━━━ Gösterilen metin ━━━
Davutoğlu'nun "komşularla sıfır problem" sloganı doğrultusunda giriştiği dış politika ataklarını çoğunluk gibi ben de sevinçle, takdirle izliyorum.
Devletin bir kesimi "postal yalayıcılar" gibi aşağılayıcı ifadeler kullanırken, kırmızı çizgileri basmadan geçip Kuzey Irak yönetimine cesur bir şekilde el uzatmak ve sonuç almak az iş değildi doğrusu.
Ermenistan ise başlı başına bir "tabu yıkma" olayı değil midir? Tarihin bugünü ipotek altında tutmasına, bugünü kuşatmasına karşı girişilmiş akıllıca bir "yarma harekatı..."
Hele hele sıranın Kıbrıs'a gelmekte olduğunu görmek beni hepten heyecanlandırıyor. Bu konunun çözülmesinin, derin devletin Türkiye'nin dünyayla bütünleşmesin diye ayağına taktığı pranganın çözülmesi demek olacağını hepimiz biliyoruz.
Söylemeye bile gerek yok; kalbim Dışişleri Bakanımız'ın "komşularla sıfır problem" politikalarının başarısı için çarpıyor.
Ama Davutoğlu'nun politikası burada bitmiyor tabii. Bu politika daha genel, daha büyük ve uzun vadeli bir stratejinin parçası ki, benim naçiz kalbim bu büyük politika konusunda aynı şevkle çarpmıyor:
Davutoğlu, geçenlerde bir televizyon programında şöyle özetliyordu büyük politikayı:
"Balkanlar deyince çatışma, Kafkaslar deyince etnik farklılıklar ve Ortadoğu deyince gerilim akla geliyor. Biz bu üç bölgenin en güçlü ülkesiyiz ve bu bölgedeki düzenden kendimizi sorumlu hissediyoruz. Türkiye hemen tüm komşularından coğrafi, askeri ve ekonomik olarak çok daha büyük. Dolayısıyla düzen kurma misyonu bizimdir."
━━━ Verilen bilgiler ━━━
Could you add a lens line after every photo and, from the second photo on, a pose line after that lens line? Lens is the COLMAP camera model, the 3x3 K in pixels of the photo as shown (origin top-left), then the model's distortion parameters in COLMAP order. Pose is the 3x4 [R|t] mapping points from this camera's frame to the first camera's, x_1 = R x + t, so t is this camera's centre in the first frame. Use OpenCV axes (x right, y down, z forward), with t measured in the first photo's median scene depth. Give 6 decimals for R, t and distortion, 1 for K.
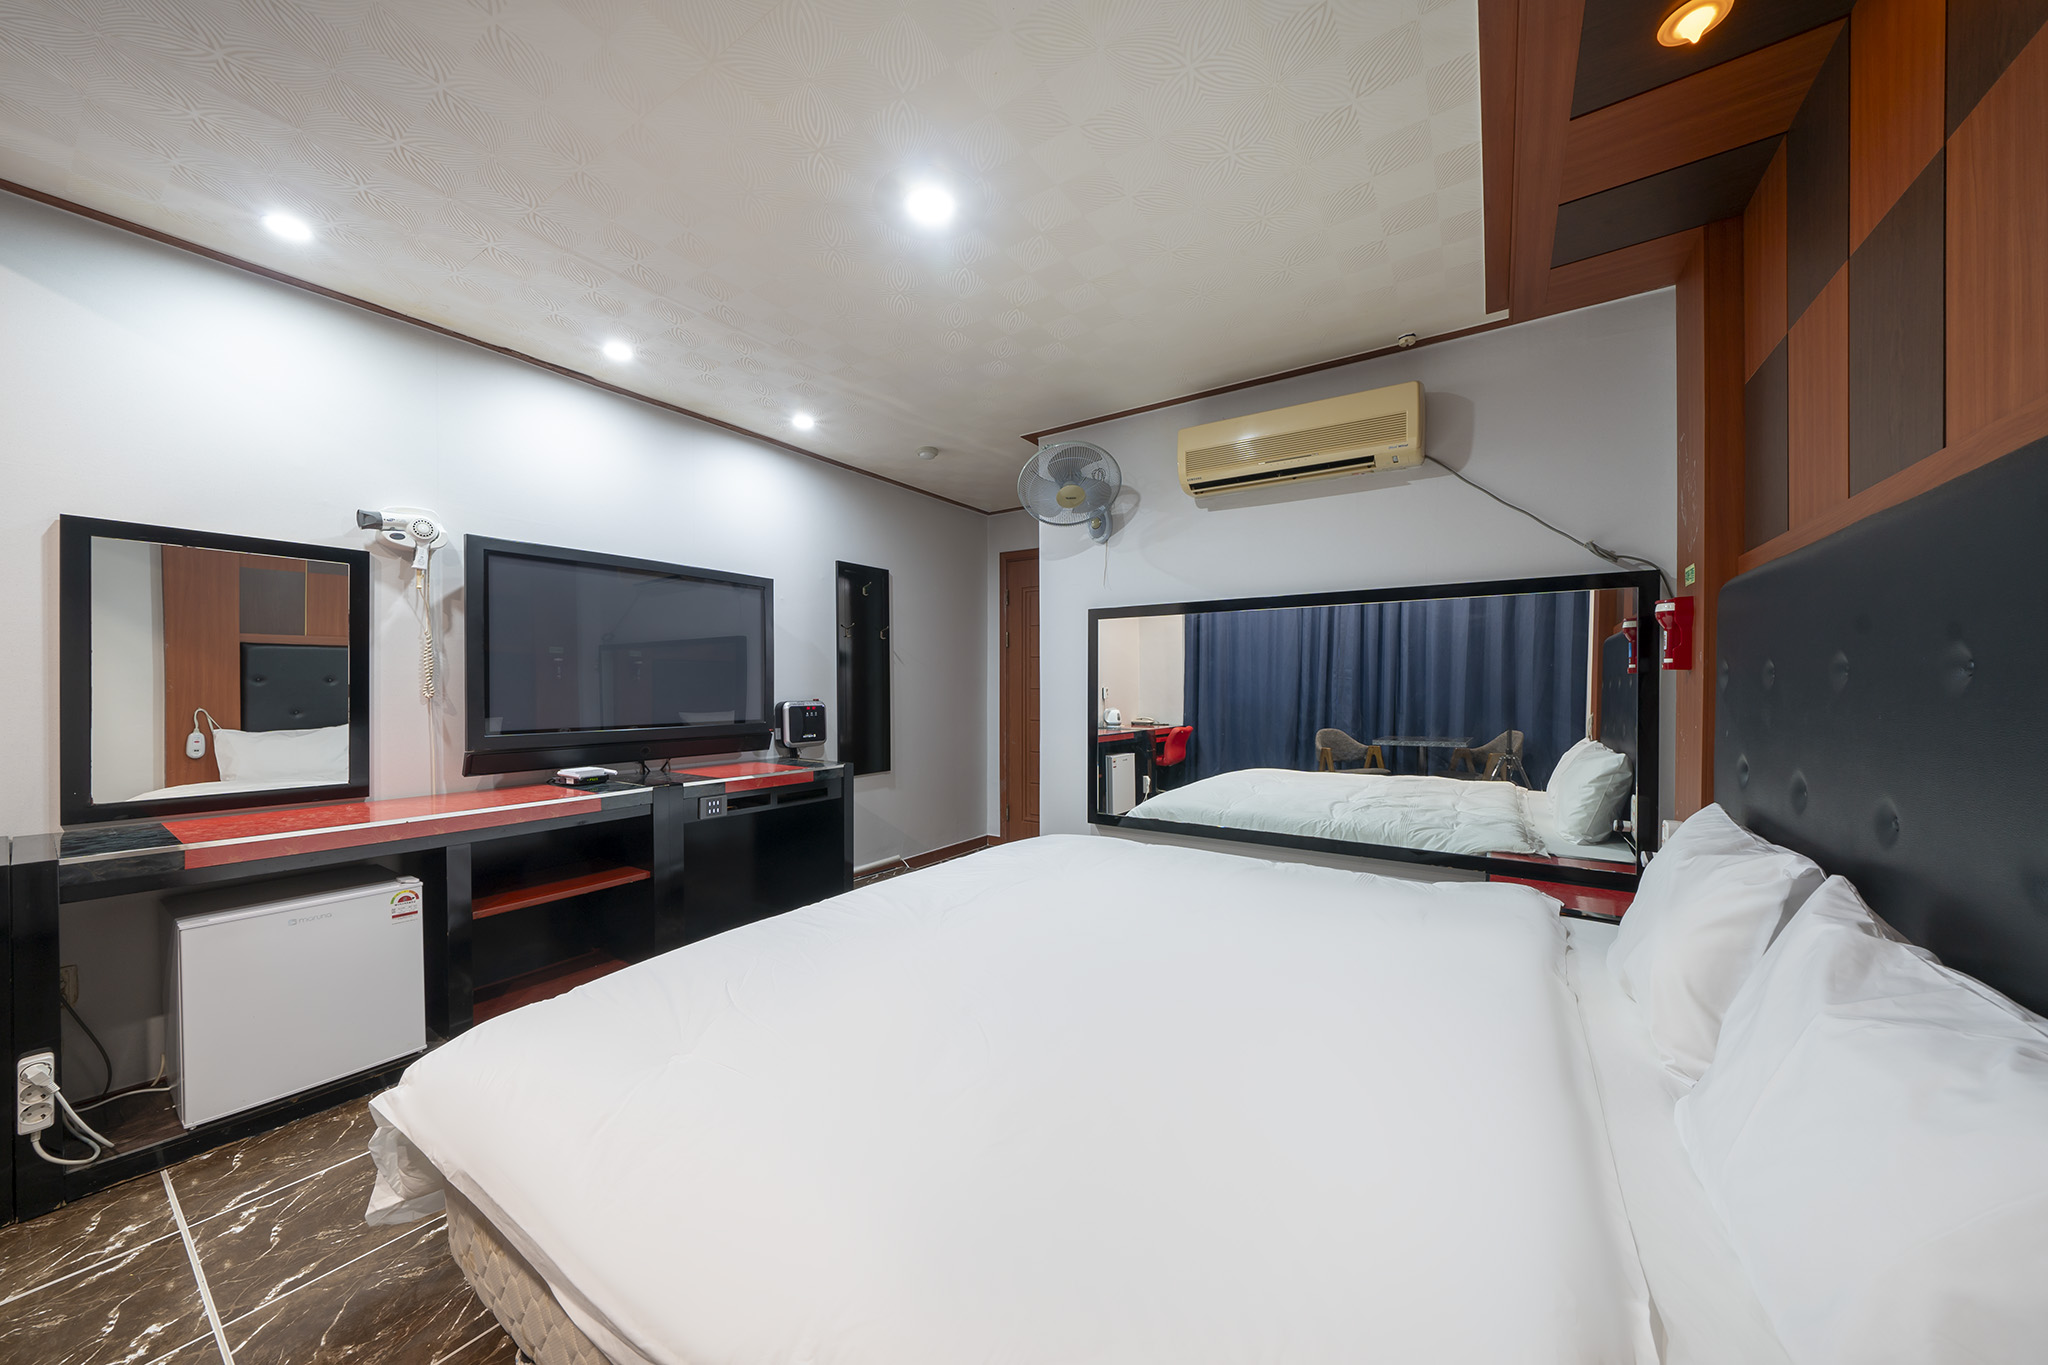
━━━
**Yapılacaklar**
1. Davutoğlu'nun dış politikası üzerine yazıda, Davutoğlu'nun televizyon programındaki sözlerinde geçen bölgeleri ve her birinin akla getirdiği şeyi sıralayın.
2. Davutoğlu'nun dış politikası üzerine yazıdaki "Hele hele sıranın Kıbrıs'a" diye başlayan paragrafı, ana bilgilerini koruyarak daha kısa biçimde yeniden yazın.
3. Davutoğlu'nun dış politikası üzerine yazıyı, son cümleden sonrasından itibaren sürdürün.

**Alıştırma cevapları**
1.
- Balkanlar: çatışma
- Kafkaslar: etnik farklılıklar
- Ortadoğu: gerilim

2. Yazar, sıranın Kıbrıs'a gelmesinden büyük heyecan duyuyor. Bu sorunun çözülmesi, derin devletin Türkiye'nin dünyayla bütünleşmesini engellemek için taktığı prangadan kurtulmak anlamına gelecek.

3.
Bu sözleri duyunca, çoğunluğun içinin gururla dolduğunu biliyorum. Zaten ne zamandır ellerini ovuştura ovuştura bekliyorlar; ne zaman masadaki yerimizi alacağız, yumruğumuzu masaya vuracağız, ne zaman bölgenin patronu olacağız diye. Nicedir "dünya çapında aktör" olmaktan, "oyun kuran" ülke olmaktan söz ediyorlar; "İçinde bulunduğu bölgede savaşın da, barışın da, bölgesel planlamaların da Türkiyesiz olamayacağı artık bir gerçektir. İsrail de olsanız, ABD de olsanız bu bölgede Türkiyesiz bir şey yapamazsınız! Hiçbir güç bu bölgede Türkiyesiz oyun kuramayacak artık..." diye yazılar yazıyorlar.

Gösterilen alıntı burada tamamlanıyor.